Although it may sound futuristic, 3D printing is here—and it’s here to stay. Also known as additive manufacturing, this process involves creating a three-dimensional solid object from a digital file. This is done through a special printer that lays down successive layers of material (plastic, glass, rubber, etc.) until the whole object has been created.
3D printing technology is changing the landscape for U.S. manufacturing; in fact, according to Computer World, two-thirds of industrial manufacturers are currently using it. While the high cost of 3D printing machines once limited their access to large enterprises, these costs have fallen dramatically, and today virtually any company can incorporate 3D technology into its R&D and production processes. Even more impressive: while 3D printers were once only capable of making non-functional prototypes, engineers are now able to create complex, functioning components for machines at a fraction of the cost and time associated with conventional approaches like forging and molding.
3D printing innovation at Parkinson Technologies
3D printing has steadily impacted how manufacturers do business, and Parkinson Technologies is no exception. There are two ways Parkinson uses 3D printing: for prototyping and for creating small functional components for our machinery. Here are a couple of real-world examples:
Prototyping: Recently, Parkinson Technologies required a new sensor for some of its equipment within the Key Filters brand of continuous screen changers. We needed a cost efficient way to make different-sized functional prototypes, which would allow us to be sure the part fit and functioned properly before moving on to an actual machined component. 3D printing conveniently enabled our team to test the performance of the component without wasting significant time and money.
Functional components: Thanks to recent advancements in this technology, 3D printed components can actually be used by Parkinson Technologies within final machinery.

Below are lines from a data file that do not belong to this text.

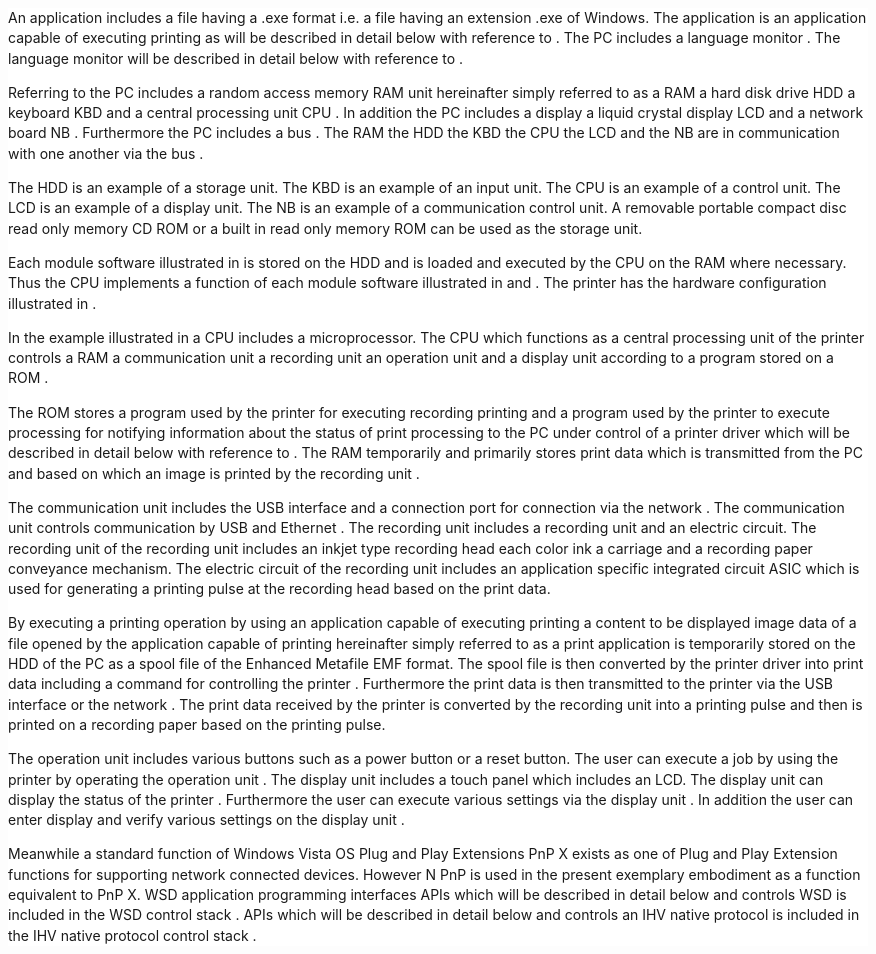 An application includes a file having a .exe format i.e. a file having an extension .exe of Windows. The application is an application capable of executing printing as will be described in detail below with reference to . The PC includes a language monitor . The language monitor will be described in detail below with reference to .

Referring to the PC includes a random access memory RAM unit hereinafter simply referred to as a RAM a hard disk drive HDD a keyboard KBD and a central processing unit CPU . In addition the PC includes a display a liquid crystal display LCD and a network board NB . Furthermore the PC includes a bus . The RAM the HDD the KBD the CPU the LCD and the NB are in communication with one another via the bus .

The HDD is an example of a storage unit. The KBD is an example of an input unit. The CPU is an example of a control unit. The LCD is an example of a display unit. The NB is an example of a communication control unit. A removable portable compact disc read only memory CD ROM or a built in read only memory ROM can be used as the storage unit.

Each module software illustrated in is stored on the HDD and is loaded and executed by the CPU on the RAM where necessary. Thus the CPU implements a function of each module software illustrated in and . The printer has the hardware configuration illustrated in .

In the example illustrated in a CPU includes a microprocessor. The CPU which functions as a central processing unit of the printer controls a RAM a communication unit a recording unit an operation unit and a display unit according to a program stored on a ROM .

The ROM stores a program used by the printer for executing recording printing and a program used by the printer to execute processing for notifying information about the status of print processing to the PC under control of a printer driver which will be described in detail below with reference to . The RAM temporarily and primarily stores print data which is transmitted from the PC and based on which an image is printed by the recording unit .

The communication unit includes the USB interface and a connection port for connection via the network . The communication unit controls communication by USB and Ethernet . The recording unit includes a recording unit and an electric circuit. The recording unit of the recording unit includes an inkjet type recording head each color ink a carriage and a recording paper conveyance mechanism. The electric circuit of the recording unit includes an application specific integrated circuit ASIC which is used for generating a printing pulse at the recording head based on the print data.

By executing a printing operation by using an application capable of executing printing a content to be displayed image data of a file opened by the application capable of printing hereinafter simply referred to as a print application is temporarily stored on the HDD of the PC as a spool file of the Enhanced Metafile EMF format. The spool file is then converted by the printer driver into print data including a command for controlling the printer . Furthermore the print data is then transmitted to the printer via the USB interface or the network . The print data received by the printer is converted by the recording unit into a printing pulse and then is printed on a recording paper based on the printing pulse.

The operation unit includes various buttons such as a power button or a reset button. The user can execute a job by using the printer by operating the operation unit . The display unit includes a touch panel which includes an LCD. The display unit can display the status of the printer . Furthermore the user can execute various settings via the display unit . In addition the user can enter display and verify various settings on the display unit .

Meanwhile a standard function of Windows Vista OS Plug and Play Extensions PnP X exists as one of Plug and Play Extension functions for supporting network connected devices. However N PnP is used in the present exemplary embodiment as a function equivalent to PnP X. WSD application programming interfaces APIs which will be described in detail below and controls WSD is included in the WSD control stack . APIs which will be described in detail below and controls an IHV native protocol is included in the IHV native protocol control stack .
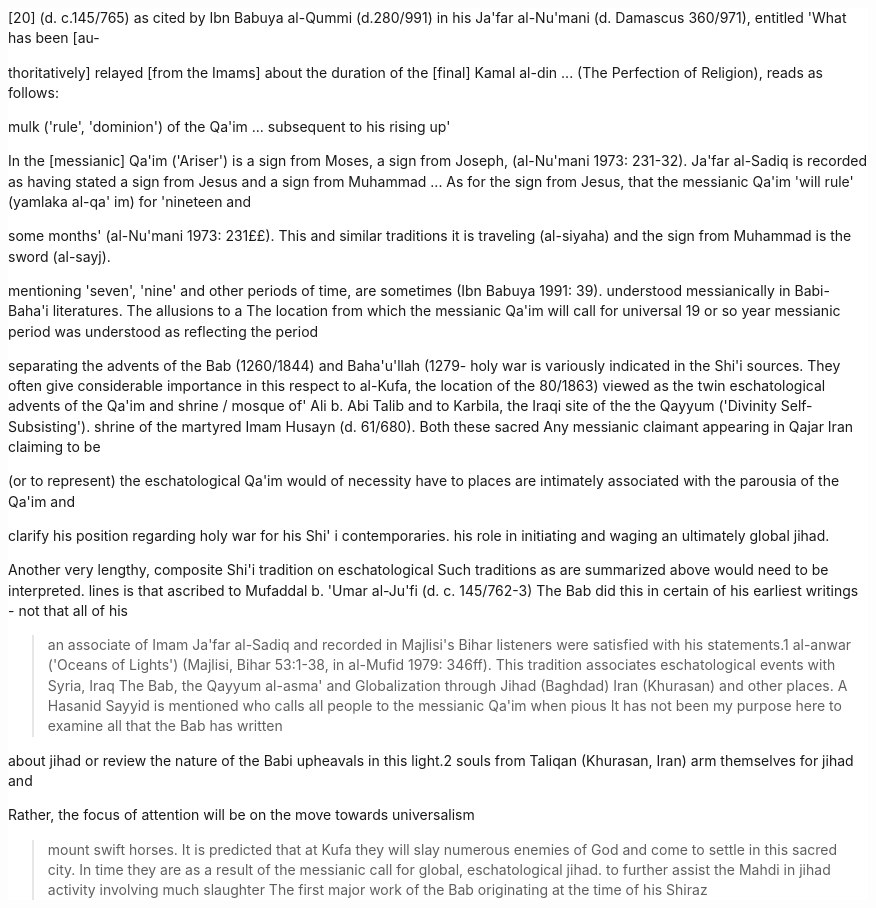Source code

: \[20\] 
(d. c.145/765) as cited by Ibn Babuya al-Qummi (d.280/991) in his                      Ja'far al-Nu'mani (d. Damascus 360/971), entitled 'What has been [au-

thoritatively] relayed [from the Imams] about the duration of the [final]
Kamal al-din ... (The Perfection of Religion), reads as follows:

mulk ('rule', 'dominion') of the Qa'im ... subsequent to his rising up'

In the [messianic] Qa'im ('Ariser') is a sign from Moses, a sign from Joseph,          (al-Nu'mani 1973: 231-32). Ja'far al-Sadiq is recorded as having stated
a sign from Jesus and a sign from Muhammad ... As for the sign from Jesus,             that the messianic Qa'im 'will rule' (yamlaka al-qa' im) for 'nineteen and

some months' (al-Nu'mani 1973: 231££). This and similar traditions
it is traveling (al-siyaha) and the sign from Muhammad is the sword (al-sayj).

mentioning 'seven', 'nine' and other periods of time, are sometimes
(Ibn Babuya 1991: 39).                                                                 understood messianically in Babi-Baha'i literatures. The allusions to a
The location from which the messianic Qa'im will call for universal                    19 or so year messianic period was understood as reflecting the period

separating the advents of the Bab (1260/1844) and Baha'u'llah (1279-
holy war is variously indicated in the Shi'i sources. They often give
considerable importance in this respect to al-Kufa, the location of the                80/1863) viewed as the twin eschatological advents of the Qa'im and
shrine / mosque of' Ali b. Abi Talib and to Karbila, the Iraqi site of the             the Qayyum ('Divinity Self-Subsisting').
shrine of the martyred Imam Husayn (d. 61/680). Both these sacred                         Any messianic claimant appearing in Qajar Iran claiming to be

(or to represent) the eschatological Qa'im would of necessity have to
places are intimately associated with the parousia of the Qa'im and

clarify his position regarding holy war for his Shi' i contemporaries.
his role in initiating and waging an ultimately global jihad.

Another very lengthy, composite Shi'i tradition on eschatological                 Such traditions as are summarized above would need to be interpreted.
lines is that ascribed to Mufaddal b. 'Umar al-Ju'fi (d. c. 145/762-3)                 The Bab did this in certain of his earliest writings - not that all of his

> an associate of Imam Ja'far al-Sadiq and recorded in Majlisi's Bihar                  listeners were satisfied with his statements.1
> al-anwar ('Oceans of Lights') (Majlisi, Bihar 53:1-38, in al-Mufid 1979:
> 346ff). This tradition associates eschatological events with Syria, Iraq              The Bab, the Qayyum al-asma' and Globalization through Jihad
> (Baghdad) Iran (Khurasan) and other places. A Hasanid Sayyid is
mentioned who calls all people to the messianic Qa'im when pious                      It has not been my purpose here to examine all that the Bab has written

about jihad or review the nature of the Babi upheavals in this light.2
souls from Taliqan (Khurasan, Iran) arm themselves for jihad and

Rather, the focus of attention will be on the move towards universalism
> mount swift horses. It is predicted that at Kufa they will slay numerous
enemies of God and come to settle in this sacred city. In time they are               as a result of the messianic call for global, eschatological jihad.
to further assist the Mahdi in jihad activity involving much slaughter                   The first major work of the Bab originating at the time of his Shiraz
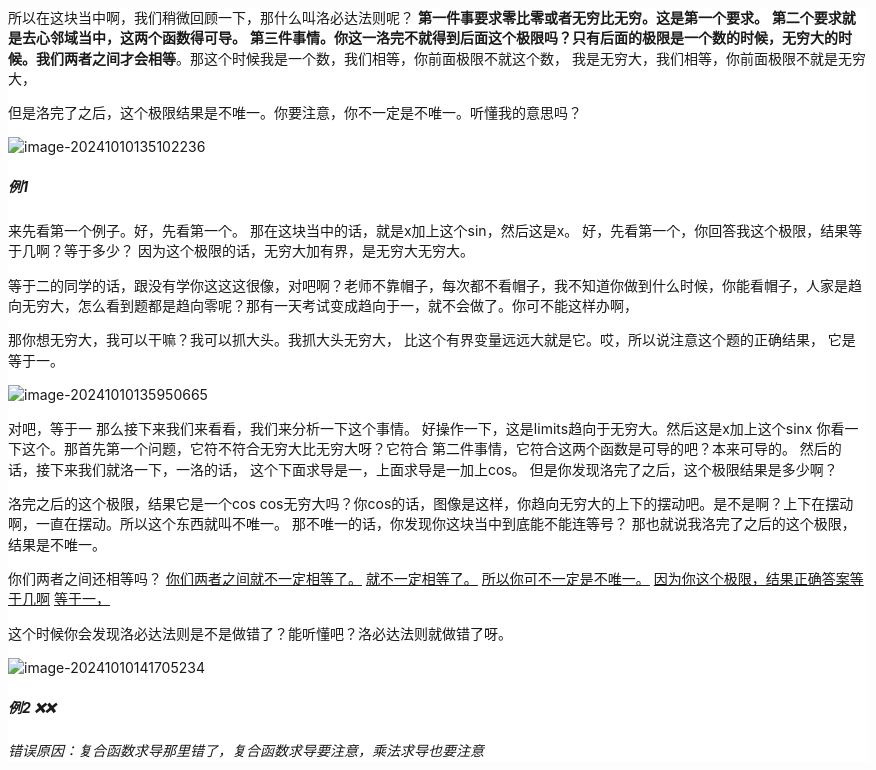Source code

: 所以在这块当中啊，我们稍微回顾一下，那什么叫洛必达法则呢？
**第一件事要求零比零或者无穷比无穷。这是第一个要求。**
**第二个要求就是去心邻域当中，这两个函数得可导。**
**第三件事情。你这一洛完不就得到后面这个极限吗？只有后面的极限是一个数的时候，无穷大的时候。我们两者之间才会相等**。那这个时候我是一个数，我们相等，你前面极限不就这个数，
我是无穷大，我们相等，你前面极限不就是无穷大，

但是洛完了之后，这个极限结果是不唯一。你要注意，你不一定是不唯一。听懂我的意思吗？

![image-20241010135102236](/Users/yuebinghui/Documents/program/github/note/images/image-20241010135102236.png)

##### 例1

来先看第一个例子。好，先看第一个。
那在这块当中的话，就是x加上这个sin，然后这是x。
好，先看第一个，你回答我这个极限，结果等于几啊？等于多少？
因为这个极限的话，无穷大加有界，是无穷大无穷大。

等于二的同学的话，跟没有学你这这这很像，对吧啊？老师不靠帽子，每次都不看帽子，我不知道你做到什么时候，你能看帽子，人家是趋向无穷大，怎么看到题都是趋向零呢？那有一天考试变成趋向于一，就不会做了。你可不能这样办啊，

那你想无穷大，我可以干嘛？我可以抓大头。我抓大头无穷大，
比这个有界变量远远大就是它。哎，所以说注意这个题的正确结果，
它是等于一。

![image-20241010135950665](/Users/yuebinghui/Documents/program/github/note/images/image-20241010135950665.png)

对吧，等于一
那么接下来我们来看看，我们来分析一下这个事情。
好操作一下，这是limits趋向于无穷大。然后这是x加上这个sinx
你看一下这个。那首先第一个问题，它符不符合无穷大比无穷大呀？它符合
第二件事情，它符合这两个函数是可导的吧？本来可导的。
然后的话，接下来我们就洛一下，一洛的话，
这个下面求导是一，上面求导是一加上cos。
但是你发现洛完了之后，这个极限结果是多少啊？

洛完之后的这个极限，结果它是一个cos
cos无穷大吗？你cos的话，图像是这样，你趋向无穷大的上下的摆动吧。是不是啊？上下在摆动啊，一直在摆动。所以这个东西就叫不唯一。
那不唯一的话，你发现你这块当中到底能不能连等号？
那也就说我洛完了之后的这个极限，结果是不唯一。

你们两者之间还相等吗？
<u>你们两者之间就不一定相等了。</u>
<u>就不一定相等了。</u>
<u>所以你可不一定是不唯一。</u>
<u>因为你这个极限，结果正确答案等于几啊</u>
<u>等于一，</u>

这个时候你会发现洛必达法则是不是做错了？能听懂吧？洛必达法则就做错了呀。

![image-20241010141705234](/Users/yuebinghui/Documents/program/github/note/images/image-20241010141705234.png)

##### 例2 ❌❌

###### 错误原因：复合函数求导那里错了，复合函数求导要注意，乘法求导也要注意
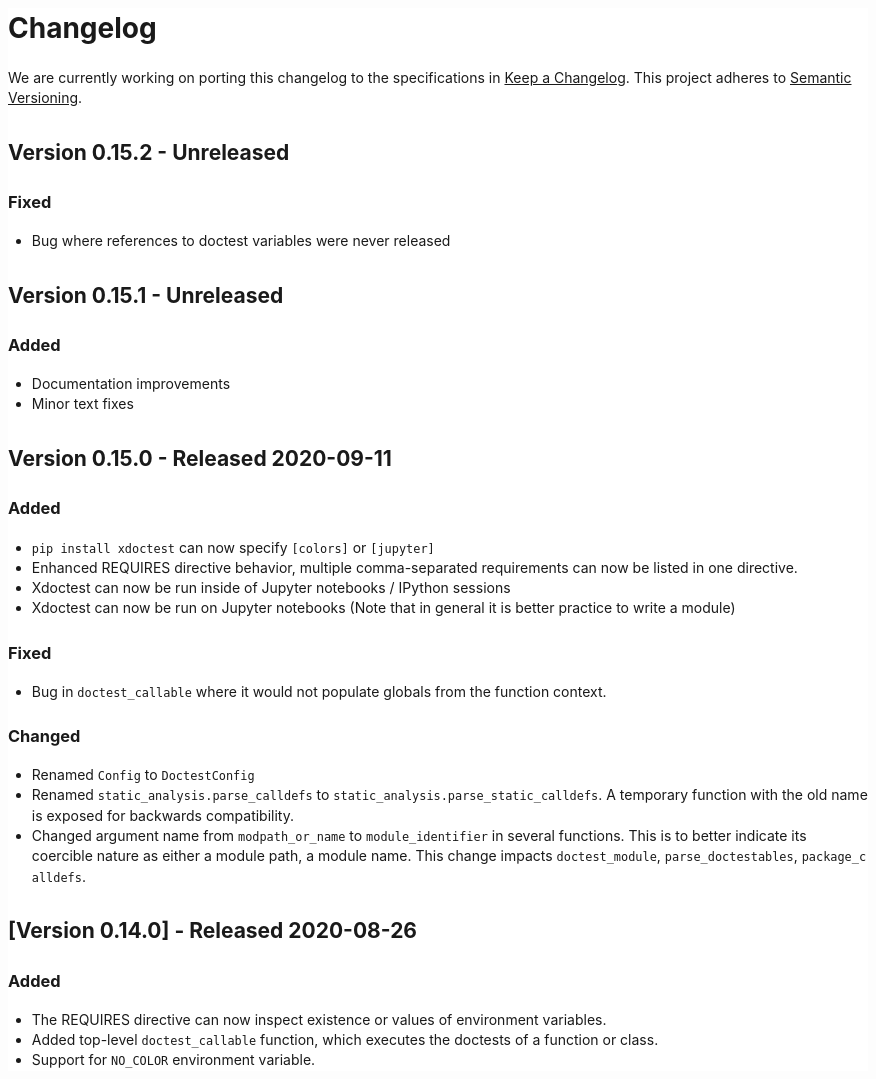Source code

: # Changelog

We are currently working on porting this changelog to the specifications in
[Keep a Changelog](https://keepachangelog.com/en/1.0.0/).
This project adheres to [Semantic Versioning](https://semver.org/spec/v2.0.0.html).


## Version 0.15.2 - Unreleased

### Fixed
* Bug where references to doctest variables were never released


## Version 0.15.1 - Unreleased

### Added
* Documentation improvements
* Minor text fixes


## Version 0.15.0 - Released 2020-09-11


### Added
* `pip install xdoctest` can now specify `[colors]` or `[jupyter]`
* Enhanced REQUIRES directive behavior, multiple comma-separated requirements
  can now be listed in one directive.
* Xdoctest can now be run inside of Jupyter notebooks / IPython sessions
* Xdoctest can now be run on Jupyter notebooks (Note that in general it is
  better practice to write a module)

### Fixed
* Bug in `doctest_callable` where it would not populate globals from the function context.

### Changed
* Renamed `Config` to `DoctestConfig`
* Renamed `static_analysis.parse_calldefs` to `static_analysis.parse_static_calldefs`. 
  A temporary function with the old name is exposed for backwards compatibility.
* Changed argument name from `modpath_or_name` to `module_identifier` in several functions.
  This is to better indicate its coercible nature as either a module path, a
  module name. This change impacts `doctest_module`, `parse_doctestables`,
  `package_calldefs`. 


## [Version 0.14.0] - Released 2020-08-26 

###  Added
* The REQUIRES directive can now inspect existence or values of environment variables.
* Added top-level `doctest_callable` function, which executes the doctests of a
  function or class.
* Support for `NO_COLOR` environment variable.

One example is the creation of a load cell used in web handling for tension control. The actual load cell is small, and the terminal block that holds the electronic components needed to be intricately shaped to achieve the desired results. 3D printing allowed Parkinson’s team to create a design that we otherwise wouldn’t be able to achieve with a machine milled component. If not for 3D printing, we would have had to forgo functionality to produce the part, which would have made the component larger and less practical.
As 3D printing methods evolve to become faster and capable of handling multiple materials, this will likely enable the printing of more complex, finished products or components in greater volumes. We at Parkinson Technologies will continue to incorporate the latest advances into our engineering and production processes in order to keep costs down and keep our product offerings on the cutting edge.